Just read the odnr is recommending taking bobcats off the endangered list. That's nice to see. Still hope to see one in the wild someday. 


Sent from my iPhone using Ohub Campfire mobile app


----------



## dugworm (May 23, 2008)

I get several cat pics a year. Have seen 2 in the wild over the years.


----------



## buckeyebowman (Feb 24, 2012)

Doesn't surprise me, really, considering the number of sightings reported on this forum. I've never seen one myself, but have reports of them being on game cams from my hunting club. I think it's cool. My BIl used to live in Oklahoma and had one come by him at 20 yards. He thought about shooting it and thought, Naw!


----------



## leupy (Feb 12, 2007)

Dave Canterbury trapped 2-3 in his coyote traps this year in Jackson Ohio. They were all released. Tricky job letting a bobcat out of a leg hold trap, they are all on youtube.


----------



## bobk (Apr 30, 2004)

Thanks for the info leupy. Cool video, amazing that he caught 2 in 1 day. That second cat was rather upset until it played with the sandbox. 


Sent from my iPhone using Ohub Campfire mobile app


----------



## I Fish (Sep 24, 2008)

leupy said:


> in his coyote traps this year in Jackson Ohio. They were all released. Tricky job letting a bobcat out of a leg hold trap


My neighbor got 2 this year as well, and, I know 3 people that got trail cam pics, one of them was a momma and 2 kittens. All within 30 miles of Athens.


----------



## RiverWader (Apr 1, 2006)

I've seen 2 different ones this year while bow hunting, Both in Athens Co.


Posted using Outdoor Hub Campfire


----------



## leupy (Feb 12, 2007)

I have watched every video Dave Canterbury has made, I need to get a life of my own.


----------



## Mr. A (Apr 23, 2012)

The subject of Bobcats comes up quite often and I have a friend that lives SW of Lancaster that has them all over his property. After the last thread I decided to ask why it was that he has so many and see's them so often.

He gave a rather good answer. His dad owned many acres growing up and there were always a "few" on the property. When his dad passed and his brother and he bought land from his mom they kept all the land in the family, only it has been watched over much much better in the past few decades. When he first built his house he had a few on his property. After 20 years of keeping poachers off the land they have prospered.

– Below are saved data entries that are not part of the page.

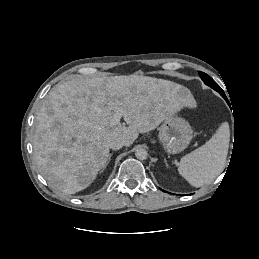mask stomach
<instances>
[{"label":"stomach","mask_w":259,"mask_h":259,"mask_svg":"<svg viewBox=\"0 0 259 259\" xmlns=\"http://www.w3.org/2000/svg\"><path fill=\"white\" fill-rule=\"evenodd\" d=\"M182 91L187 92L185 89ZM192 134V128L185 119L172 115L160 126L158 137L167 153L177 154L188 147Z\"/></svg>","instance_id":"stomach-1"}]
</instances>
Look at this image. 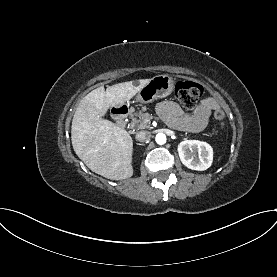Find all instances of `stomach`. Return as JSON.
<instances>
[{
	"mask_svg": "<svg viewBox=\"0 0 277 277\" xmlns=\"http://www.w3.org/2000/svg\"><path fill=\"white\" fill-rule=\"evenodd\" d=\"M174 88V81L168 75H157L138 92L136 101L147 103L155 98L169 95Z\"/></svg>",
	"mask_w": 277,
	"mask_h": 277,
	"instance_id": "0dacf381",
	"label": "stomach"
}]
</instances>
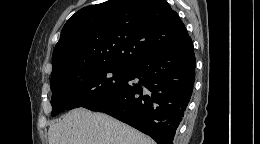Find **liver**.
<instances>
[{
    "label": "liver",
    "instance_id": "1",
    "mask_svg": "<svg viewBox=\"0 0 260 144\" xmlns=\"http://www.w3.org/2000/svg\"><path fill=\"white\" fill-rule=\"evenodd\" d=\"M49 144H155L136 129L103 113L77 108L48 131Z\"/></svg>",
    "mask_w": 260,
    "mask_h": 144
}]
</instances>
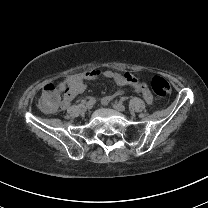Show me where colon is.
<instances>
[{"label":"colon","instance_id":"1","mask_svg":"<svg viewBox=\"0 0 208 208\" xmlns=\"http://www.w3.org/2000/svg\"><path fill=\"white\" fill-rule=\"evenodd\" d=\"M150 86L158 97H166L171 94L169 82L161 76H153L149 79ZM71 94V87L67 83H49L44 88L41 107L48 112L59 111L63 107V100Z\"/></svg>","mask_w":208,"mask_h":208}]
</instances>
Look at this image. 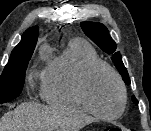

I asked if he ever told the ODNR about them, and he had. The issue was that the ODNR wanted rights to enter his property as they saw fit in order to study them, so he declined to give permission, or location since he also has a live firing range on the property.

I don't know if he is "thick" with them per say, bit I guarantee you can hear them every night!



Mr. A


----------